TNC, KENDARI – Menanggapi pernyataan Pengamat politik Najib Husen yang menghawatirkan pendatang baru, Sahrul, juru bicara dahabat ARF mengatakan, pengamat itu harus lebih dinamis mengikuti perkembangan politik Sultra.
“Jangan menjadi pengamat dengan logika terbatas. Mestinya pengamat itu harus lebih dinamis memantau perkembangan politik Sultra agar hasil pengamatan kita diurai dengan sangat kredibel,” ujar pria yang akrab disapa Bang Arul ini, melalui aplikasi WhatSapp, Jumat, 4 Agustus 2017.

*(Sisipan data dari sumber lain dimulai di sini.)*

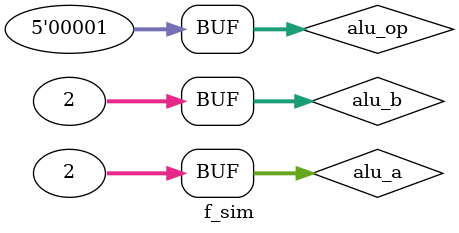
<source format=v>
`timescale 1ns / 1ps


module f_sim;

	// Inputs
	reg [31:0] alu_a;
	reg [31:0] alu_b;
	reg [4:0] alu_op;

	// Outputs
	wire [31:0] alu_out;

	// Instantiate the Unit Under Test (UUT)
	alu top (
		.alu_a(alu_a), 
		.alu_b(alu_b), 
		.alu_op(alu_op), 
		.alu_out(alu_out)
	);

	initial begin
		// Initialize Inputs
		alu_a =2;
		alu_b =2;
		alu_op =1;

		// Wait 100 ns for global reset to finish
		#100;
  
		// Add stimulus here

	end
      
endmodule


</source>
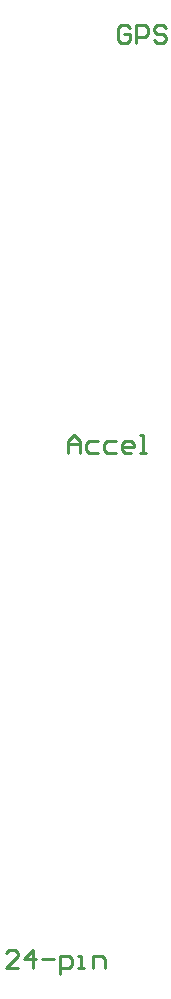
<source format=gbr>
%TF.GenerationSoftware,Altium Limited,Altium Designer,24.3.1 (35)*%
G04 Layer_Color=65535*
%FSLAX45Y45*%
%MOMM*%
%TF.SameCoordinates,1C176170-2899-406E-8B2E-9C71E4A34281*%
%TF.FilePolarity,Positive*%
%TF.FileFunction,Legend,Top*%
%TF.Part,Single*%
G01*
G75*
%TA.AperFunction,NonConductor*%
%ADD13C,0.25400*%
D13*
X3342607Y4137660D02*
X3241040D01*
X3342607Y4239227D01*
Y4264619D01*
X3317215Y4290011D01*
X3266432D01*
X3241040Y4264619D01*
X3469566Y4137660D02*
Y4290011D01*
X3393391Y4213835D01*
X3494958D01*
X3545741D02*
X3647309D01*
X3698092Y4086877D02*
Y4239227D01*
X3774268D01*
X3799659Y4213835D01*
Y4163052D01*
X3774268Y4137660D01*
X3698092D01*
X3850443D02*
X3901226D01*
X3875835D01*
Y4239227D01*
X3850443D01*
X3977402Y4137660D02*
Y4239227D01*
X4053577D01*
X4078969Y4213835D01*
Y4137660D01*
X3769360Y8493760D02*
Y8595327D01*
X3820143Y8646111D01*
X3870927Y8595327D01*
Y8493760D01*
Y8569935D01*
X3769360D01*
X4023278Y8595327D02*
X3947103D01*
X3921711Y8569935D01*
Y8519152D01*
X3947103Y8493760D01*
X4023278D01*
X4175629Y8595327D02*
X4099453D01*
X4074061Y8569935D01*
Y8519152D01*
X4099453Y8493760D01*
X4175629D01*
X4302588D02*
X4251804D01*
X4226412Y8519152D01*
Y8569935D01*
X4251804Y8595327D01*
X4302588D01*
X4327979Y8569935D01*
Y8544543D01*
X4226412D01*
X4378763Y8493760D02*
X4429546D01*
X4404155D01*
Y8646111D01*
X4378763D01*
X4295107Y12095439D02*
X4269715Y12120831D01*
X4218932D01*
X4193540Y12095439D01*
Y11993872D01*
X4218932Y11968480D01*
X4269715D01*
X4295107Y11993872D01*
Y12044655D01*
X4244323D01*
X4345891Y11968480D02*
Y12120831D01*
X4422066D01*
X4447458Y12095439D01*
Y12044655D01*
X4422066Y12019263D01*
X4345891D01*
X4599809Y12095439D02*
X4574417Y12120831D01*
X4523633D01*
X4498241Y12095439D01*
Y12070047D01*
X4523633Y12044655D01*
X4574417D01*
X4599809Y12019263D01*
Y11993872D01*
X4574417Y11968480D01*
X4523633D01*
X4498241Y11993872D01*
%TF.MD5,6e32abf0ee67f7748db74e01bb21b754*%
M02*

</source>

Sahrul menjelaskan, yang perlu diamati dalam perebutan kursi nomor 1 Sultra adalah geliat, dan strategi politik yang diperankan oleh para pensatang baru. Sebab, pergerakan politik itu selalu dinamis dan sangat memungkinkan mendapat tren tingkat keterpilihan yang tinggi.
Perlu diketahui, kata Sahrul, bahwa wajah baru yang bermunculan saat ini yang ikut serta dalam kontestasi pilgub, telah memulai gerakan untuk meraih simpatik masyarakat sejak 3 tahun lalu. Dalam gerakannya tidak hanya sekedar datang menyampaikan bahwa mereka akan maju bertarung di Pilgub 2018 nanti, tapi mereka membawa gagasan yang di paparkan di hadapan masyarakat.
“Kita tidak boleh mengamati sesuatu hanya modal sengat cerita di warung kopi atau mengamati dari meja kerja kita. Kita harus mengamati pergerakan wajah baru secara spesifik dan dinamis,” kata tokoh Pemuda Muna Barat ini.
Sebumnya, Najib menyatakan, untuk wajah lama yang rata-rata pernah menjadi bupati dan walikota sudah dapat dipastikan memiliki elektabilitas yang baik. Dan menjadi indikator untuk bisa menjadi pemimpin pada skala yang lebih besar, skala gubernur misalnya.
Menurut Sahrul, pendapat Najib tidak sama sekali memiliki nilai analisi ilmiah dan cenderung pragmatis. Ia menyesalkan kapasitas seorang akademisi yang tidak melakukan analisi terhadap plus minus para kepala daerah, selama menjabat di daerahnya masing-masing.
“Seharusnya dia (Najib) mengurai keberhasilan kepala daerah tersebut, sebagai dasar kita untuk memastikan mereka masih layak di pilih atau tidak. Sebab, di banyak daerah calon yang pernah menjabat justru tumbang dengan pendatang baru. Contohnya Ahok-Jarot,” kata Sahrul.
Dan wajah baru yang saat ini menghiasi panggung pilgub, kata Sahrul tidak boleh dianggap sebagai figur yang tidak mampu bersaing dengan para mantan kepala daerah/walikota tersebut.
Wajah baru yang ada saat ini, Sahrul melanjutkan, memiliki potensi besar untuk memenangi pertarungan yang akan di helat 2018 mendatang. Indikatornya untuk mendapatkan hati masyarakat kata dia, akan ditentukan kualitas visi-misi masing-masing bakal calon gubernur.
“Yang harus dijadikan alasan mendasar untuk memilih pemimpin adalah gagasan dan kualitas calon, bukan karena sudah pernah menjadi kepala daerah. Tugas kita, termasuk para akademisi adalah memberikan pandangan dan pengamatan yang mengedukasi masyarakat agar tidak salah memilih pemimpin,” ucap mantan aktivis Makassar ini.
“Demokrasi ini bukan hanya milik para mantan kepala daerah saja, tapi milik seluruh rakyat,” tutupnya.